6.55am Former NHS chief executive Sir David Nicholson, who left the post in April last year, has spoken out about the severity of its current financial situation.

He said in interviews with the BBC that there was a “substantial financial problem” which would become “crystal clear” later this year, and that politicians were not acknowledging the type of thing that would need to happen to address it.

According to the BBC Sir David will say the service faces “managed decline”, and will also state that the Lansley NHS reorganisation during the last Parliament was a distraction from the need to improve services and efficiency.

He said the service would need “emergency action” to address funding shortfalls, such as vacancy freezes, in the coming year.

Sir David told the BBC: “I have not heard in most of the conversations politicians are having at the moment about what they’re going to do about that financial hole.

“They want to talk about extra services and extra investment when actually there is a problem there to face.”

He said the NHS would have to take “emergency action” such as vacancy freezes.

He said: “It will also mean the politicians having to suspend some of their ambitions about the new things they want to do while some of the money that’s being promised to the NHS is spent dealing with that particular operational problem.”
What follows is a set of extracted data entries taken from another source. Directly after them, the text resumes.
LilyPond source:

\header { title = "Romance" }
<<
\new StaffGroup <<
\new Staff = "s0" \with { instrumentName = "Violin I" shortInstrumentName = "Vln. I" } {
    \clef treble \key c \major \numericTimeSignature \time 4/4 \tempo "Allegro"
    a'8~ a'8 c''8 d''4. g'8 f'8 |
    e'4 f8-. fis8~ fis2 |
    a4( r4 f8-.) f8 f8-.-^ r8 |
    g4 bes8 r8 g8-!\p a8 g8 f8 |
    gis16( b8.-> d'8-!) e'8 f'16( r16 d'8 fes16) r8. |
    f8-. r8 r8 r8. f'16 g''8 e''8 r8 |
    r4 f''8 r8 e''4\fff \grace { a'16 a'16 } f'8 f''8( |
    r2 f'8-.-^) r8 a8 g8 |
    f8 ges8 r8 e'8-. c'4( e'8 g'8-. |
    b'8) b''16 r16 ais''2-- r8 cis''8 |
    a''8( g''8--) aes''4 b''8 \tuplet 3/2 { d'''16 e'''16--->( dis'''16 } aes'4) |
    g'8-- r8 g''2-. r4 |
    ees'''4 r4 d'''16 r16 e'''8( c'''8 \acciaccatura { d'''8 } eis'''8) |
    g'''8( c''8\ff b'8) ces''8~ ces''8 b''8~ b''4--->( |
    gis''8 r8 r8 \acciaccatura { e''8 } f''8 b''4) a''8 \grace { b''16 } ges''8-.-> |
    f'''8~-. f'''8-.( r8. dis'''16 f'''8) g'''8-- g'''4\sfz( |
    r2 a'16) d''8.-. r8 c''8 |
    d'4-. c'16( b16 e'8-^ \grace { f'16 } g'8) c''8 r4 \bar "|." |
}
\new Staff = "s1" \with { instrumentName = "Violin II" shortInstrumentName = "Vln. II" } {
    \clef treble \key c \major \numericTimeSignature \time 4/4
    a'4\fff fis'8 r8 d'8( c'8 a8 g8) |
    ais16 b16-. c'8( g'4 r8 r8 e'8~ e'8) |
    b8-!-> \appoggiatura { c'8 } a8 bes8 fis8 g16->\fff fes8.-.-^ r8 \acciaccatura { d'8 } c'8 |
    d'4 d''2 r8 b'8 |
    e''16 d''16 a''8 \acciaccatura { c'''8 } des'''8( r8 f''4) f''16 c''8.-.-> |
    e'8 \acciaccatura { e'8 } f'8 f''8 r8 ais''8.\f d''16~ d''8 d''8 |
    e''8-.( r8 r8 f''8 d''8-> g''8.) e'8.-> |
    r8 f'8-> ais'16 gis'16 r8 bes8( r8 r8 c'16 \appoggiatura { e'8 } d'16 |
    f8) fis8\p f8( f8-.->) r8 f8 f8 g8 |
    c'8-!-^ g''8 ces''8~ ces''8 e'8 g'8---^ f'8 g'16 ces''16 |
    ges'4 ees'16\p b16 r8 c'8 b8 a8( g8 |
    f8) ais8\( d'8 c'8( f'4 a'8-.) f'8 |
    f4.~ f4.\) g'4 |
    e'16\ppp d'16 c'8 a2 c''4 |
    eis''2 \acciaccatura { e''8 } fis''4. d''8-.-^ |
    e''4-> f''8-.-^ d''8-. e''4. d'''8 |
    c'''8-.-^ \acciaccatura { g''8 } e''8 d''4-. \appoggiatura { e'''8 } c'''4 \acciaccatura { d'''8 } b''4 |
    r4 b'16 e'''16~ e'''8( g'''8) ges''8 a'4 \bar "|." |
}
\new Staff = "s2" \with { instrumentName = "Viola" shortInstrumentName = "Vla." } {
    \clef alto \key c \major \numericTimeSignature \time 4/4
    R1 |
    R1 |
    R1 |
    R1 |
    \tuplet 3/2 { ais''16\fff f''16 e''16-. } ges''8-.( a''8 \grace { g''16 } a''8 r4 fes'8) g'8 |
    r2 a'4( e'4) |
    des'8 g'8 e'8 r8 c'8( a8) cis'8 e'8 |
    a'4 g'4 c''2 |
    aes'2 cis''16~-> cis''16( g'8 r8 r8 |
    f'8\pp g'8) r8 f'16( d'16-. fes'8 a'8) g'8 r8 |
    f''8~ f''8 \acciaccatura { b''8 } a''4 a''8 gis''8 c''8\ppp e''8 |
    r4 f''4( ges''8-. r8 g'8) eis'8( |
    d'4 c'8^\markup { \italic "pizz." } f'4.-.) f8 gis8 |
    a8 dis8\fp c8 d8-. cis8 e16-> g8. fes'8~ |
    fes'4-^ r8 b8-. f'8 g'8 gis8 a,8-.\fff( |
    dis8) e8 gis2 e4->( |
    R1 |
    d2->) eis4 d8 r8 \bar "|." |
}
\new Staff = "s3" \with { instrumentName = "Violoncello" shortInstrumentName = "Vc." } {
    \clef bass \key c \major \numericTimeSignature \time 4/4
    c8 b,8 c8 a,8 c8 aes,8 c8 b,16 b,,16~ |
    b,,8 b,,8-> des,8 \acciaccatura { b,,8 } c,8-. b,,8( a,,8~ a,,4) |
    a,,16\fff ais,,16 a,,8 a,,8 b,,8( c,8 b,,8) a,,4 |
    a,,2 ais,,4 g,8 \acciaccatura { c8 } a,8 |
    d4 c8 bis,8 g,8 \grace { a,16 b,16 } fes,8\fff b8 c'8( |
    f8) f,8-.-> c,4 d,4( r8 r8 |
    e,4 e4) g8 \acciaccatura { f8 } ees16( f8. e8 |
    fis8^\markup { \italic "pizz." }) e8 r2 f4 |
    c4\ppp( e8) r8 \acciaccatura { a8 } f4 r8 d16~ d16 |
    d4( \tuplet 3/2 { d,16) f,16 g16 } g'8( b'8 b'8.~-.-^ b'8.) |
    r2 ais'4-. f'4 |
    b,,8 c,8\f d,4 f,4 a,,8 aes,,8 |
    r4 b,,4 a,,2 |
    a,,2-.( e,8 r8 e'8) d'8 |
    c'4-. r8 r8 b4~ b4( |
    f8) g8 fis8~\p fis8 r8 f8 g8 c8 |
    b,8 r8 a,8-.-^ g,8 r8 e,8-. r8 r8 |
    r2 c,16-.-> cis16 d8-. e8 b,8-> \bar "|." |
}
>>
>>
His comments come as annual accounts for 2014-15 and financial plans for 2015-16 are being finalised. Health secretary Jeremy Hunt told HSJ yesterday the Department of Health would balance overall in 2014-15, and claimed the funding it had already planned for 2015-16 would be sufficient.

Sir David’s interview was due to feature on the Radio 4 Today programme at 7.10am and 8.10am.

6.45am NHS England chief executive Simon Stevens considers the NHS Five Year Forward View a “compass rather than a route map” on how to transform the NHS, writes Michael Younger, head of healthcare at Penna.

Yet to follow the compass and develop a reformed, efficient and streamlined NHS requires leaders with new skills, and ways of thinking and working, he argues.